The Bill of Responsibility is a statement that we all share a responsibility to ensure that our rights as citizens are upheld, advanced and entrenched across our society. Of course, one’s rights exist in law and one has no legal obligation to act to advance them, but if one doesn’t, those rights will inevitably become meaningless or even potentially eroded over time. By way of illustration, the Constitution grants the right to vote. The Bill of Responsibility asks that one participates actively in the affairs of the country. There is no legal requirement to vote, but if no-one takes the responsibility to exercise that right then democracy is jeopardised. That is the call of the Bill of Responsibility – know your rights and take responsibility in ensuring their advancement.
Much has been made of the responsibility to “respect the belief and opinion of others” and to “cooperate respectfully with teachers and fellow learners”. The argument has been that these responsibilities reduce the space for a culture of critical engagement, a culture that is essential to fostering an engaged citizenry. Much goes to what is meant by respect and indeed the Oxford Dictionary shows how this meaning is contested. In two instances the meaning of respect is to take “consideration for the feeling or rights of others” or “take cognizance of”. In another interpretation it may be taken to mean “admiration”. Certainly our perspective is that one’s responsibility is to consider another’s right to their opinion and it requires that one takes cognizance that other perspectives exist. It most certainly doesn’t require that one admires every perspective under the sun. We all have a responsibility to ensure the space for the contestation of ideas and activism. Indeed the Teachers Manual recommends that teachers “Create opportunities for the learners in your class to become ‘activists’ and to take action where they are able on issues that they feel are in need of attention both inside of their school and outside in the community”. This is hardly the mandate of an initiative that, intentionally or otherwise, seeks to reduce the space for the contestation of ideas.

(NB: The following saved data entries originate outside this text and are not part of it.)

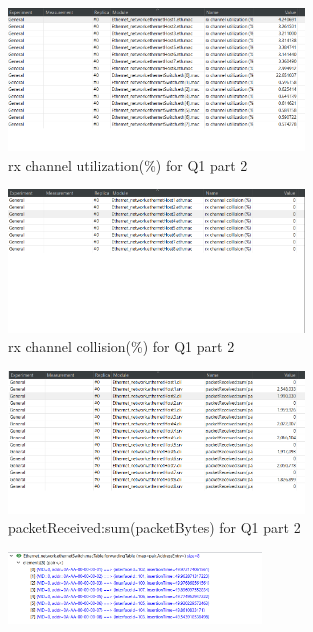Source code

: \begin{qsolve}
\begin{qsolve}[]
        \splitqsolve[\splitqsolve]
        \begin{figure}[H]
            \centering
            \includegraphics[width=0.7\textwidth]{output6.png}
            \caption{rx channel utilization(\%) for Q1 part 2}
        \end{figure}
        \begin{figure}[H]
            \centering
            \includegraphics[width=0.7\textwidth]{output7.png}
            \caption{rx channel collision(\%) for Q1 part 2}
        \end{figure}
        \begin{figure}[H]
            \centering
            \includegraphics[width=0.7\textwidth]{output8.png}
            \caption{packetReceived:sum(packetBytes) for Q1 part 2}
        \end{figure}
        \begin{figure}[H]
            \centering
            \includegraphics[width=0.6\textwidth]{output9.png}

\end{figure}
\end{qsolve}
\end{qsolve}
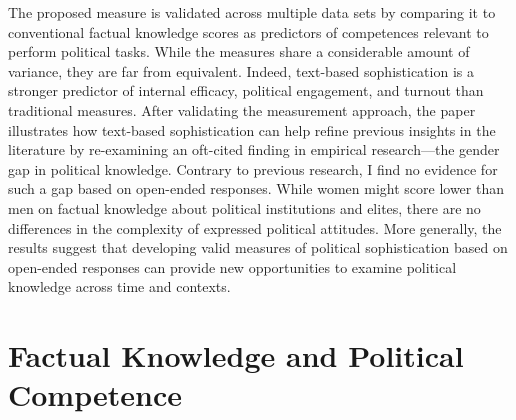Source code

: \documentclass[12pt]{article}
\begin{document}
The proposed measure is validated across multiple data sets by comparing it to conventional factual knowledge scores as predictors of competences relevant to perform political tasks. While the measures share a considerable amount of variance, they are far from equivalent. Indeed, text-based sophistication is a stronger predictor of internal efficacy, political engagement, and turnout than traditional measures. After validating the measurement approach, the paper illustrates how text-based sophistication can help refine previous insights in the literature by re-examining an oft-cited finding in empirical research---the gender gap in political knowledge. Contrary to previous research, I find no evidence for such a gap based on open-ended responses. While women might score lower than men on factual knowledge about political institutions and elites, there are no differences in the complexity of expressed political attitudes. More generally, the results suggest that developing valid measures of political sophistication based on open-ended responses can provide new opportunities to examine political knowledge across time and contexts. 


\section*{Factual Knowledge and Political Competence}

\end{document}
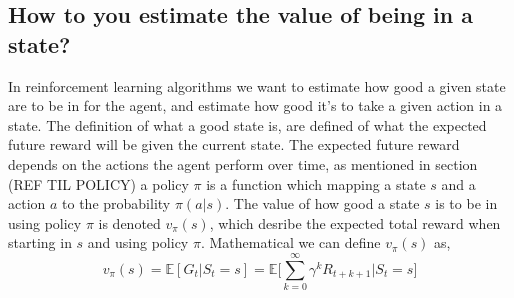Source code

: \documentclass[11pt]{article}
\begin{document}
\subsection{How to you estimate the value of being in a state?}

In reinforcement learning algorithms we want to estimate how good a given state are to be in for the agent, and estimate how good it's to take a given action in a state. The definition of what a good state is, are defined of what the expected future reward will be given the current state. The expected future reward depends on the actions the agent perform over time, as mentioned in section (REF TIL POLICY) a policy $\pi$ is a function which mapping a state $s$ and a action $a$ to the probability $\pi(a|s)$.
The value of how good a state $s$ is to be in using policy $\pi$ is denoted $v_{\pi}(s)$, which desribe the expected total reward when starting in $s$ and using policy $\pi$. Mathematical we can define $v_{\pi}(s)$ as,
\begin{equation}
    v_{\pi}(s) = \mathds{E}[G_{t} | S_{t} = s] = \mathds{E}\bigg[\sum_{k = 0}^{\infty} \gamma^{k} R_{t + k + 1} \bigg| S_{t} = s \bigg]
\end{equation}


%
%
\end{document}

The third area of criticism is that the Bill is misguided in suggesting that one has a responsibility to be “kind and loyal”, “compassionate” or “give generously to charity”. Again, there is no Constitutional obligation to do any of these things to secure your rights. However, if you wish to create an environment that furthers human rights, each of these actions will help strengthen that culture. Ubuntu has informed much of our public policy. The Bill of Responsibilities encapsulates similar sentiments. In the seminal Constitutional Court case of the State versus Makwanyane, Mokgoro,J. wrote that ubuntu “envelops the key values of group solidarity, compassion, respect, human dignity, conformity to basic norms and collective unity, in its fundamental sense it denotes humanity and morality. Its spirit emphasises respect for human dignity.” It is this spirit that informs Lead SA and the Bill of Responsibilities. It is the spirit that says that I acknowledge that I am not a soulless atom adrift in the world, but that I am a person through other people. Ubuntu requires that I act responsibly in relation to the well-being of others.
The Bill of Responsibilities is a step towards encouraging young South Africans to take responsibility for the furtherance of their rights, to fight actively for a country that affirms the democratic values of human dignity, equality and freedom. It is not the only step. There will be other ideas. We welcome them. The intent is to encourage young people and others to take responsibility for the amazing Constitution they’ve inherited so that our country can continue to make the miraculous strides it has already made. DM
Karl Gostner is Primedia Broadcasting’s General Manager in the Western Cape. In addition to this role he is a passionate member of the Lead SA leadership group.